[Saved entries]
++++++
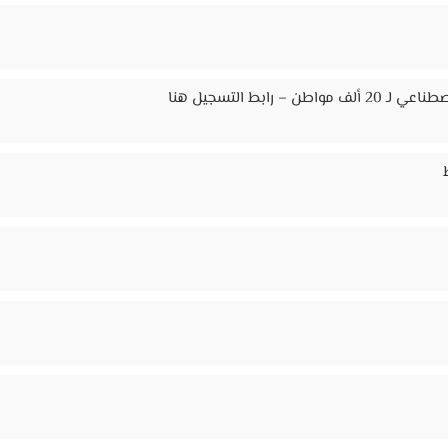
ابط التسجيل هنا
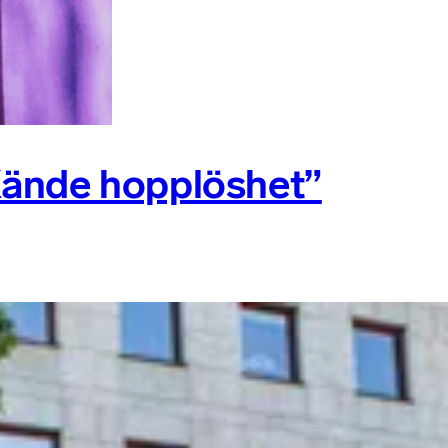
Kände hopplöshet”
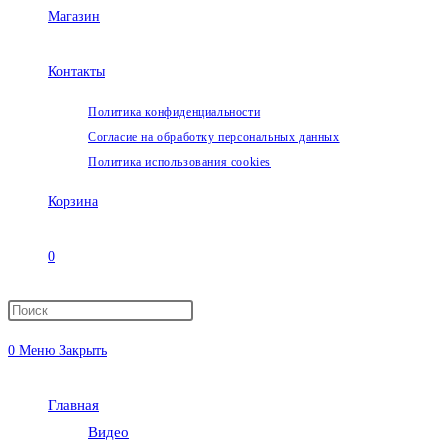
Магазин
Контакты
Политика конфиденциальности
Согласие на обработку персональных данных
Политика использования cookies
Корзина
0
Переключить
0
Меню
Закрыть
поиск
Главная
по
Видео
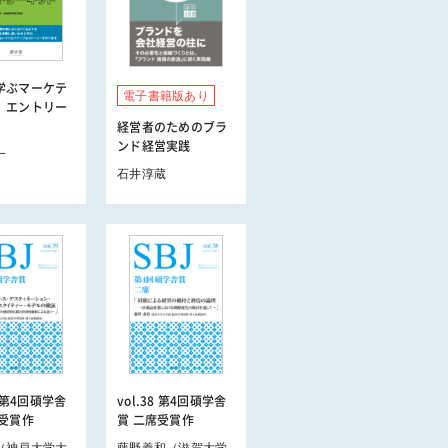
学ぶマーケテ
電子書籍版あり
 エントリー
経営者のためのブラ
ンド経営実践
一
石井淳蔵
9 第4回碩学舎
vol.38 第4回碩学舎
席受賞作
賞 二席受賞作
（神戸大学大
藤野義和（滋賀大学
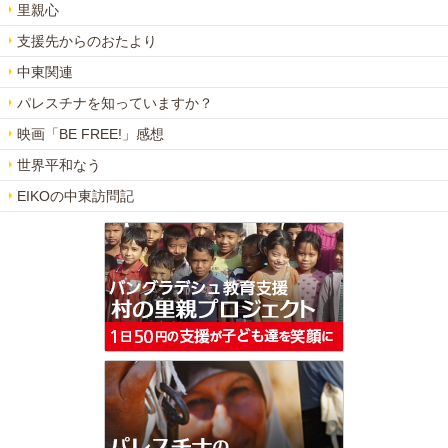
里親心
支援先からのおたより
中東関連
パレスチナを知っていますか？
映画「BE FREE!」感想
世界平和なう
EIKOの中東訪問記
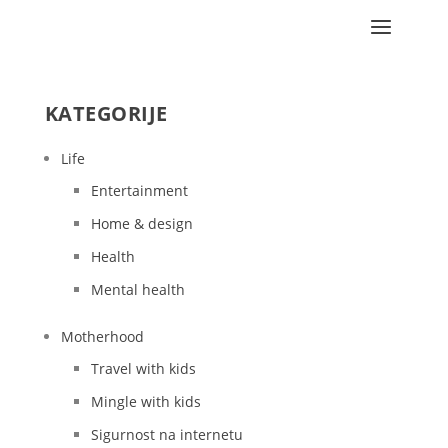
KATEGORIJE
Life
Entertainment
Home & design
Health
Mental health
Motherhood
Travel with kids
Mingle with kids
Sigurnost na internetu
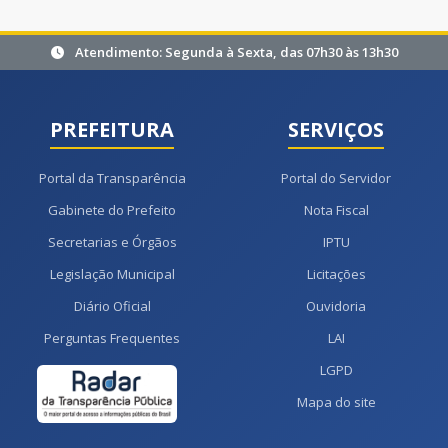
Atendimento: Segunda à Sexta, das 07h30 às 13h30
PREFEITURA
SERVIÇOS
Portal da Transparência
Portal do Servidor
Gabinete do Prefeito
Nota Fiscal
Secretarias e Órgãos
IPTU
Legislação Municipal
Licitações
Diário Oficial
Ouvidoria
Perguntas Frequentes
LAI
LGPD
Mapa do site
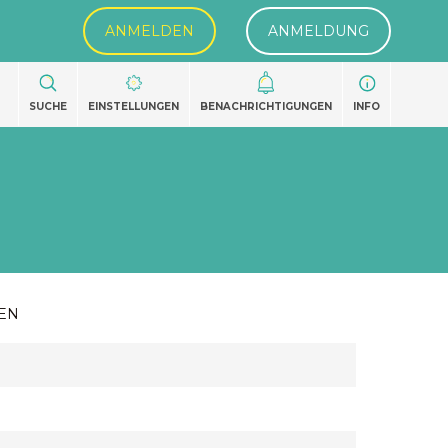
ANMELDEN
ANMELDUNG
SUCHE
EINSTELLUNGEN
BENACHRICHTIGUNGEN
INFO
EN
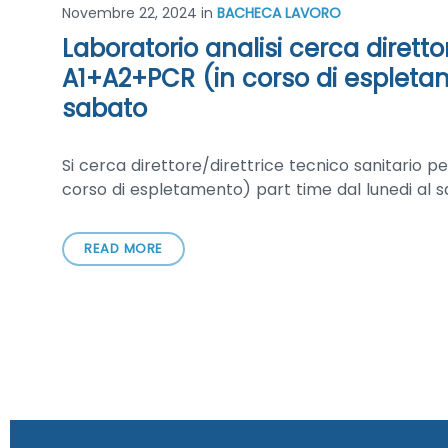
Novembre 22, 2024
in
BACHECA LAVORO
Laboratorio analisi cerca diretto
A1+A2+PCR (in corso di espletam
sabato
Si cerca direttore/direttrice tecnico sanitario p
corso di espletamento) part time dal lunedi al 
READ MORE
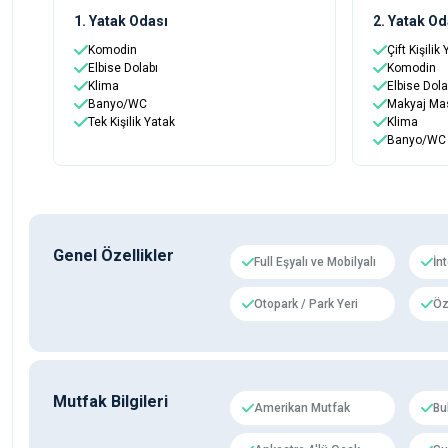
1. Yatak Odası
2. Yatak Od
Komodin
Çift Kişilik
Elbise Dolabı
Komodin
Klima
Elbise Dola
Banyo/WC
Makyaj Ma
Tek Kişilik Yatak
Klima
Banyo/WC
Genel Özellikler
Full Eşyalı ve Mobilyalı
İn
Otopark / Park Yeri
Öz
Mutfak Bilgileri
Amerikan Mutfak
Bu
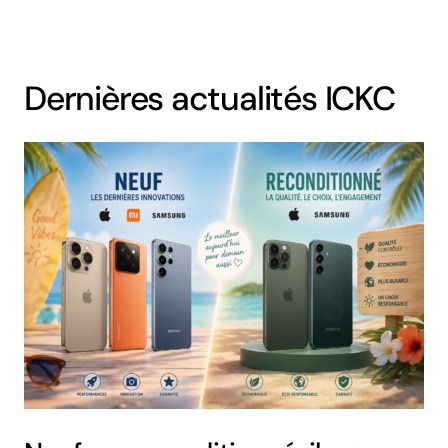
Dernières actualités ICKC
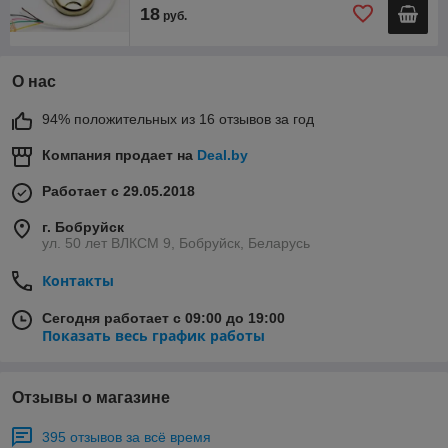
18
руб.
О нас
94% положительных из 16 отзывов за год
Компания продает на
Deal.by
Работает с 29.05.2018
г. Бобруйск
ул. 50 лет ВЛКСМ 9, Бобруйск, Беларусь
Контакты
Сегодня работает с 09:00 до 19:00
Показать весь график работы
Отзывы о магазине
395 отзывов за всё время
++++++
How to complete this task
The line containing "Full Eşyalı ve Mobilyalı" and every line after it, through the end of the records, are what you should retype exactly. Do not include the pictures.

Task solution
Full Eşyalı ve Mobilyalı
İn
Otopark / Park Yeri
Öz
Mutfak Bilgileri
Amerikan Mutfak
Bu
Dernières actualités ICKC
18
руб.
О нас
94% положительных из 16 отзывов за год
Компания продает на
Deal.by
Работает с 29.05.2018
г. Бобруйск
ул. 50 лет ВЛКСМ 9, Бобруйск, Беларусь
Контакты
Сегодня работает с 09:00 до 19:00
Показать весь график работы
Отзывы о магазине
395 отзывов за всё время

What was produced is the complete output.